Records excerpted from a collection:
=== Section Start ===

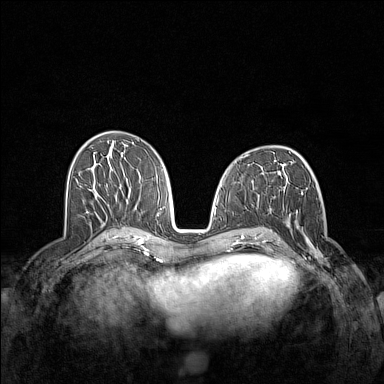
Breast MRI (dynamic contrast-enhanced), one axial slice. Slice 68 of 160 in the series (ordered by position). Dynamic contrast-enhanced series, time point 2 of 7 at this slice position (early post-contrast). 1.5 T. TE 1.8 ms, TR 5 ms. 384 × 384 image matrix, field of view 340 × 340 mm. Female patient.
Outlined on this slice (semi-automatically segmented with operator editing):
- enhancing-tissue mask used for the functional tumour volume (all voxels passing the contrast-enhancement thresholds inside the analysis volume; usually the tumour): bounding box (x1, y1, x2, y2) in pixels: (283, 210, 330, 267)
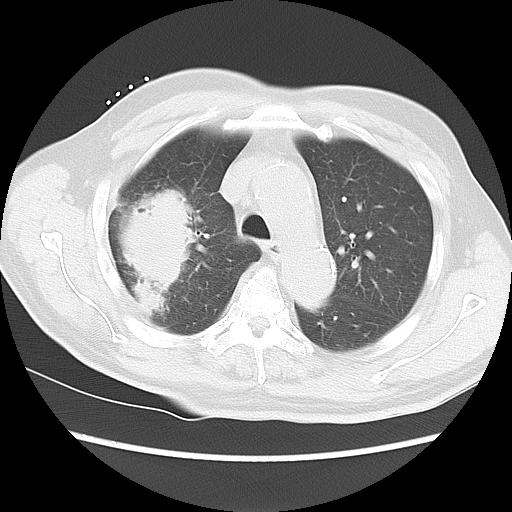
Chest CT, one axial slice; slice 13 of 15 in the series (ordered by position); reconstruction kernel LUNG; 120 kVp; lung window (W 1500 / L -600 HU); 5 mm slice thickness; 512 × 512 image matrix, field of view 350 × 350 mm. Male patient, age 68 years. Case-level facts recorded for this patient, not image findings: clinical TNM (as recorded): T4 N3 M0.
Structures marked on this image (bounding box drawn by a radiologist):
- lung tumour (recorded histology: squamous cell carcinoma): bounding box (x1, y1, x2, y2) in pixels: (113, 181, 201, 311)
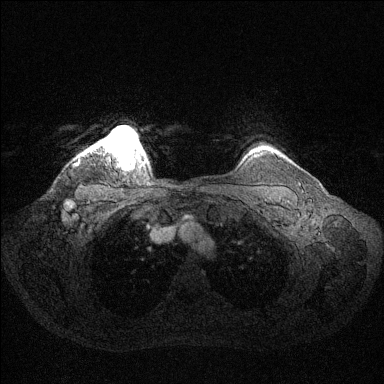
Breast MRI (dynamic contrast-enhanced), one axial slice; position 119 of 144 along the scan axis; dynamic contrast-enhanced series, time point 2 of 6 at this slice position (early post-contrast); 1.5 T; TE 1.6 ms, TR 4.6 ms; 1.2 mm slice thickness; 384 × 384 image matrix, field of view 360 × 360 mm. Female patient.
Outlined on this slice (semi-automatic segmentation, software-assisted and operator-edited):
- enhancing-tissue mask used for the functional tumour volume (all voxels passing the contrast-enhancement thresholds inside the analysis volume; usually the tumour): bounding box [x1, y1, x2, y2] px = [88, 127, 143, 156]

=== Section End ===

Exercise prompt:
The data above, line by line: transcribe it exactly and drop the pictures.

Output of the task:
Breast MRI (dynamic contrast-enhanced), one axial slice. Slice 68 of 160 in the series (ordered by position). Dynamic contrast-enhanced series, time point 2 of 7 at this slice position (early post-contrast). 1.5 T. TE 1.8 ms, TR 5 ms. 384 × 384 image matrix, field of view 340 × 340 mm. Female patient.
Outlined on this slice (semi-automatically segmented with operator editing):
- enhancing-tissue mask used for the functional tumour volume (all voxels passing the contrast-enhancement thresholds inside the analysis volume; usually the tumour): bounding box (x1, y1, x2, y2) in pixels: (283, 210, 330, 267)
Chest CT, one axial slice; slice 13 of 15 in the series (ordered by position); reconstruction kernel LUNG; 120 kVp; lung window (W 1500 / L -600 HU); 5 mm slice thickness; 512 × 512 image matrix, field of view 350 × 350 mm. Male patient, age 68 years. Case-level facts recorded for this patient, not image findings: clinical TNM (as recorded): T4 N3 M0.
Structures marked on this image (bounding box drawn by a radiologist):
- lung tumour (recorded histology: squamous cell carcinoma): bounding box (x1, y1, x2, y2) in pixels: (113, 181, 201, 311)
Breast MRI (dynamic contrast-enhanced), one axial slice; position 119 of 144 along the scan axis; dynamic contrast-enhanced series, time point 2 of 6 at this slice position (early post-contrast); 1.5 T; TE 1.6 ms, TR 4.6 ms; 1.2 mm slice thickness; 384 × 384 image matrix, field of view 360 × 360 mm. Female patient.
Outlined on this slice (semi-automatic segmentation, software-assisted and operator-edited):
- enhancing-tissue mask used for the functional tumour volume (all voxels passing the contrast-enhancement thresholds inside the analysis volume; usually the tumour): bounding box [x1, y1, x2, y2] px = [88, 127, 143, 156]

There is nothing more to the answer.